The industry needs people who are bilingual in InfoSec AND law enforcement (LE), to translate between to the two groups. Law enforcement has to understand the resources available in the private sector, and the business people have to understand what they must deliver to LE to investigate the case.
Mr Selby believes it has to be a non-profit labor of love, supported by people on both sides. And in one year he still hasn’t found all the answers.
“Conferences like SecTor are excellent,” he said. “It’s a really big problem and there’s very little money to be made. There is money ultimately – when you are competent and show you’re trustworthy, then money shows up. There might be money to be made, yet I’m not sure how.”
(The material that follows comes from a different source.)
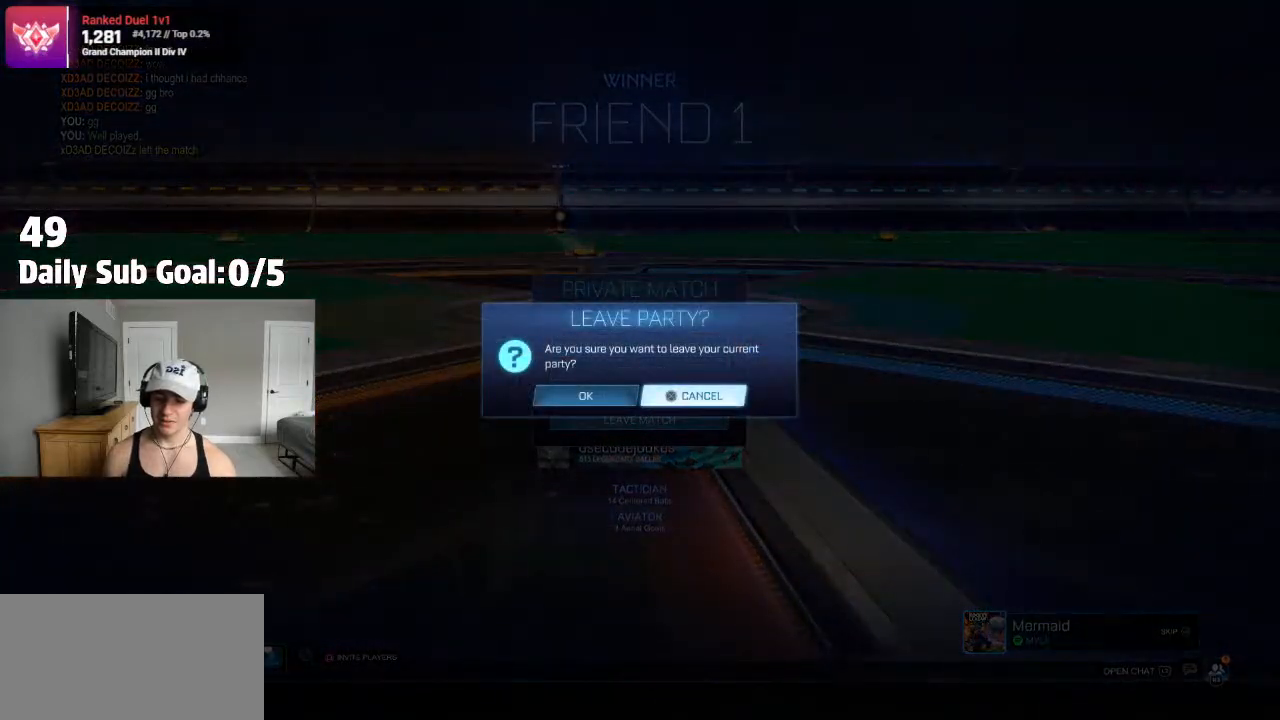
{"buttons": [], "left_stick": "left", "right_stick": "center", "events": [[67, "CIRCLE", "up"], [350, "CROSS", "down"], [383, "CROSS", "up"], [450, "left_stick", "left"]]}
Training initiatives are likely the initial phase, with sponsorship that covers administrative work. The kind of cross training he’s talking about might take place at SecTor, where LE and InfoSec pros come together.
“It’s very interesting what LEOs don’t know about cyber crime. It’s fascinating how little knowledge is out there, and the raw sums of money that can be made in a cyber attack. Most cops don’t understand it, thinking it’s something out of Dick Tracy. When they begin to hear the stories, the relative untraceable nature of it... I don’t understand why anybody would ever knock over a 7-11.”
What does he mean by that?
“I submit to you that with tools and off-the-shelf malware, one requires limited skills to launch a cyber attack. They skills are similar to walking in to rob a 7-11.”
The difference on the results side is huge. Robbery in the US – where Mr Selby lives – is a felony. For $800 or less, you’re going to be caught and jailed.
“If you commit a cyber crime you stand to make tens of thousands of dollars,” said Mr Selby. “It’s not clear if it’s a misdemeanor or a felony. Who investigates? From where? And it’s likely you won’t be caught.”